# Requirement:
Count how many lines in the listing below contain the string "Γεωργαντάς". Give only the number.

# Extracted page text data:
○ ○ ○ ○ ○

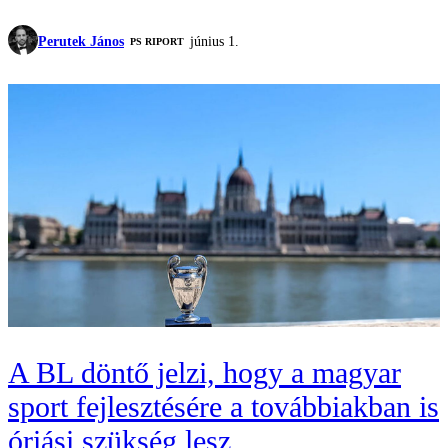
Perutek János
június 1.
‎PS RIPORT
A BL döntő jelzi, hogy a magyar
sport fejlesztésére a továbbiakban is
óriási szükség lesz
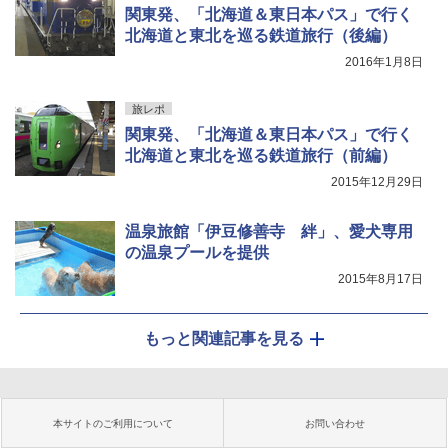
関東発、「北海道＆東日本パス」で行く
北海道と東北を巡る鉄道旅行（後編）
2016年1月8日
旅レポ
関東発、「北海道＆東日本パス」で行く
北海道と東北を巡る鉄道旅行（前編）
2015年12月29日
温泉旅館「伊豆修善寺 絆」、愛犬専用
の温泉プールを提供
2015年8月17日
もっと関連記事を見る
本サイトのご利用について
お問い合わせ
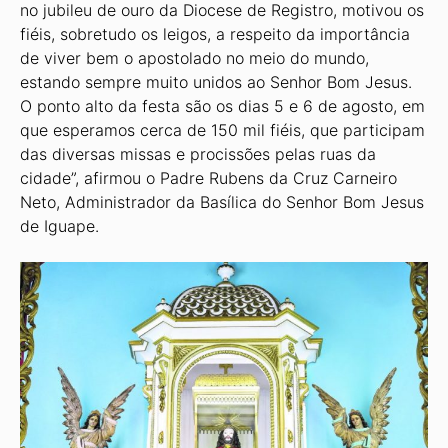
no jubileu de ouro da Diocese de Registro, motivou os
fiéis, sobretudo os leigos, a respeito da importância
de viver bem o apostolado no meio do mundo,
estando sempre muito unidos ao Senhor Bom Jesus.
O ponto alto da festa são os dias 5 e 6 de agosto, em
que esperamos cerca de 150 mil fiéis, que participam
das diversas missas e procissões pelas ruas da
cidade”, afirmou o Padre Rubens da Cruz Carneiro
Neto, Administrador da Basílica do Senhor Bom Jesus
de Iguape.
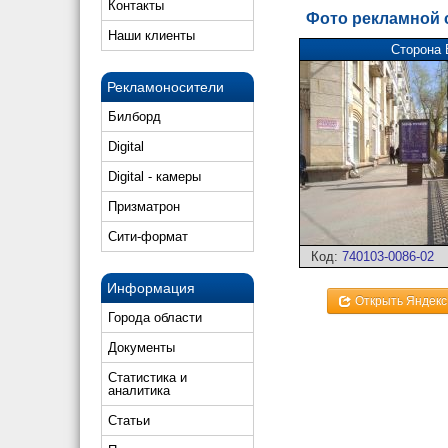
Контакты
Фото рекламной
Наши клиенты
Сторона 
Рекламоносители
Билборд
Digital
Digital - камеры
Призматрон
Сити-формат
Код:
740103-0086-02
Информация
Открыть Яндекс
Города области
Документы
Статистика и
аналитика
Статьи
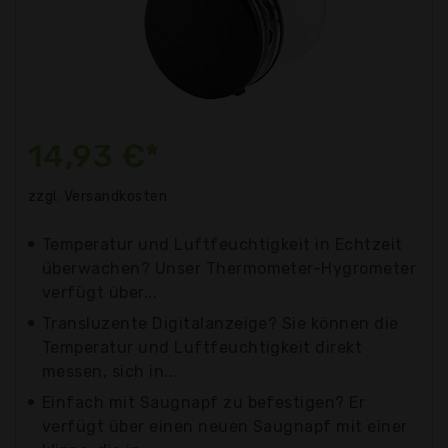
14,93 €*
zzgl. Versandkosten
Temperatur und Luftfeuchtigkeit in Echtzeit
überwachen? Unser Thermometer-Hygrometer
verfügt über...
Transluzente Digitalanzeige? Sie können die
Temperatur und Luftfeuchtigkeit direkt
messen, sich in...
Einfach mit Saugnapf zu befestigen? Er
verfügt über einen neuen Saugnapf mit einer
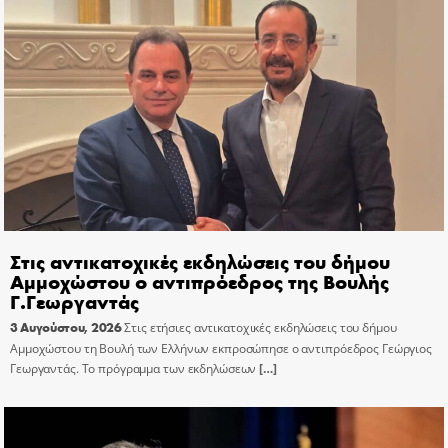
Στις αντικατοχικές εκδηλώσεις του δήμου
Αμμοχώστου ο αντιπρόεδρος της Βουλής
Γ.Γεωργαντάς
3 Αυγούστου, 2026
Στις ετήσιες αντικατοχικές εκδηλώσεις του δήμου
Αμμοχώστου τη Βουλή των Ελλήνων εκπροσώπησε ο αντιπρόεδρος Γεώργιος
Γεωργαντάς. Το πρόγραμμα των εκδηλώσεων
[…]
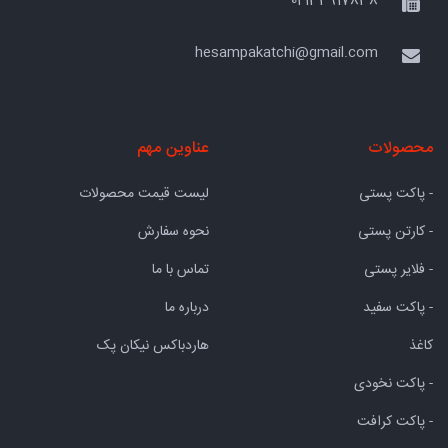
02133917838
hesampakatchi@gmail.com
محصولات
عناوین مهم
- پاکت پستی
لیست قیمت محصولات
- کارتن پستی
نحوه سفارش
- فلایر پستی
تماس با ما
- پاکت سفید
درباره ما
کاغذ
هاردباکس نیکان پک
- پاکت نخودی
- پاکت کرافت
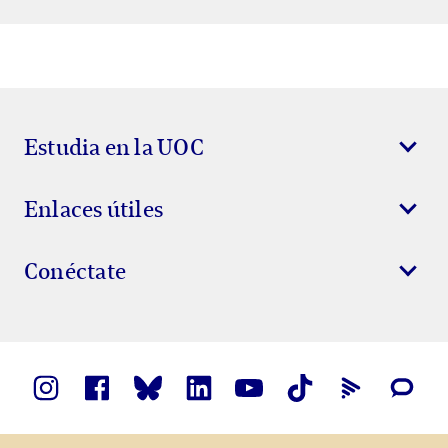
Estudia en la UOC
Enlaces útiles
Conéctate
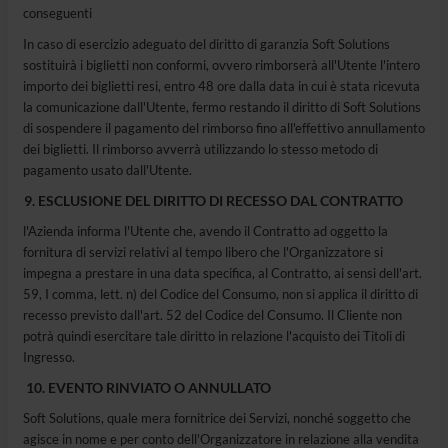
conseguenti
In caso di esercizio adeguato del diritto di garanzia Soft Solutions
sostituirà i biglietti non conformi, ovvero rimborserà all'Utente l'intero
importo dei biglietti resi, entro 48 ore dalla data in cui è stata ricevuta
la comunicazione dall'Utente, fermo restando il diritto di Soft Solutions
di sospendere il pagamento del rimborso fino all'effettivo annullamento
dei biglietti. Il rimborso avverrà utilizzando lo stesso metodo di
pagamento usato dall'Utente.
ESCLUSIONE DEL DIRITTO DI RECESSO DAL CONTRATTO
l'Azienda informa l'Utente che, avendo il Contratto ad oggetto la
fornitura di servizi relativi al tempo libero che l'Organizzatore si
impegna a prestare in una data specifica, al Contratto, ai sensi dell'art.
59, I comma, lett. n) del Codice del Consumo, non si applica il diritto di
recesso previsto dall'art. 52 del Codice del Consumo. Il Cliente non
potrà quindi esercitare tale diritto in relazione l'acquisto dei Titoli di
Ingresso.
EVENTO RINVIATO O ANNULLATO
Soft Solutions, quale mera fornitrice dei Servizi, nonché soggetto che
agisce in nome e per conto dell'Organizzatore in relazione alla vendita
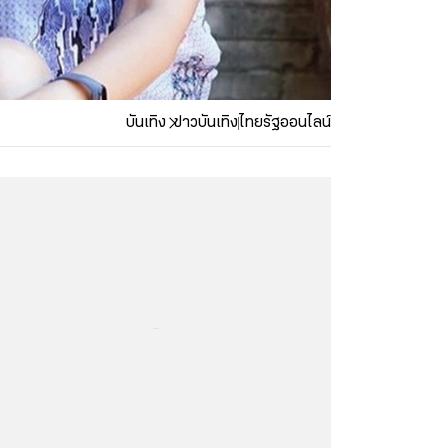
บันเทิง
ข่าวบันเทิง
ไทยรัฐออนไลน์
...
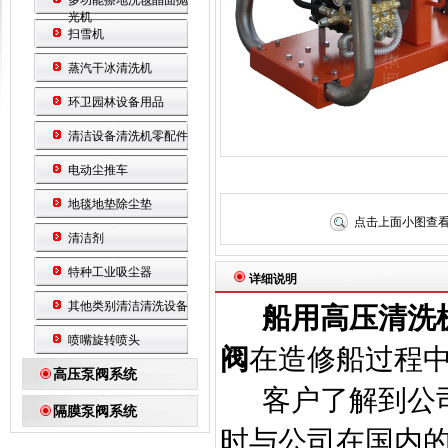
多功能擦地洗毯晶面抛
光机
扫雪机
蒸汽干冰清洗机
环卫园林设备用品
清洁设备清洗机零配件
电动尘推车
地毯地垫除尘垫
点击上面小图查
清洁剂
特种工业吸尘器
详细说明
其他类别清洁清洗设备
船用高压清洗
喷嘴旋转喷头
阀
在造修船过程
高压泵阀系统
客户了解到公
隔膜泵阀系统
时与公司在国内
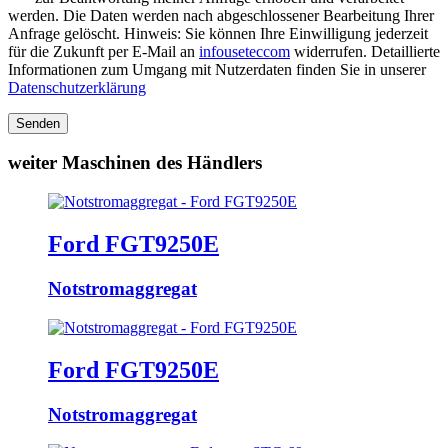
werden. Die Daten werden nach abgeschlossener Bearbeitung Ihrer
Anfrage gelöscht. Hinweis: Sie können Ihre Einwilligung jederzeit
für die Zukunft per E-Mail an
info
usetec
com
widerrufen. Detaillierte
Informationen zum Umgang mit Nutzerdaten finden Sie in unserer
Datenschutzerklärung
Senden
weiter Maschinen des Händlers
Ford FGT9250E
Notstromaggregat
Ford FGT9250E
Notstromaggregat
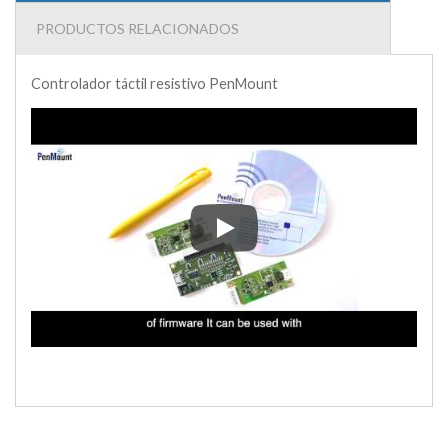
PRODUCTOS RELACIONADOS
Controlador táctil resistivo PenMount
Controlador táctil resistivo Pe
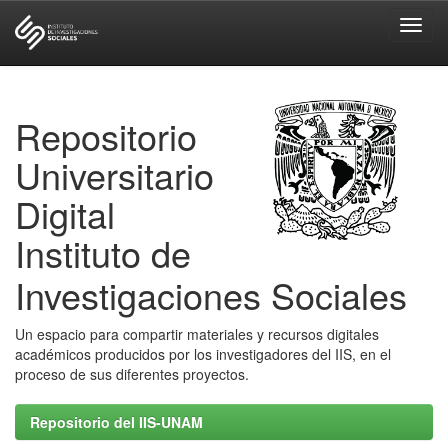
Skip
navigation
Repositorio
Universitario
Digital
Instituto de
Investigaciones Sociales
Un espacio para compartir materiales y recursos digitales
académicos producidos por los investigadores del IIS, en el
proceso de sus diferentes proyectos.
Repositorio del IIS-UNAM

○ ○ ○ ○ ○

# Written solution:
2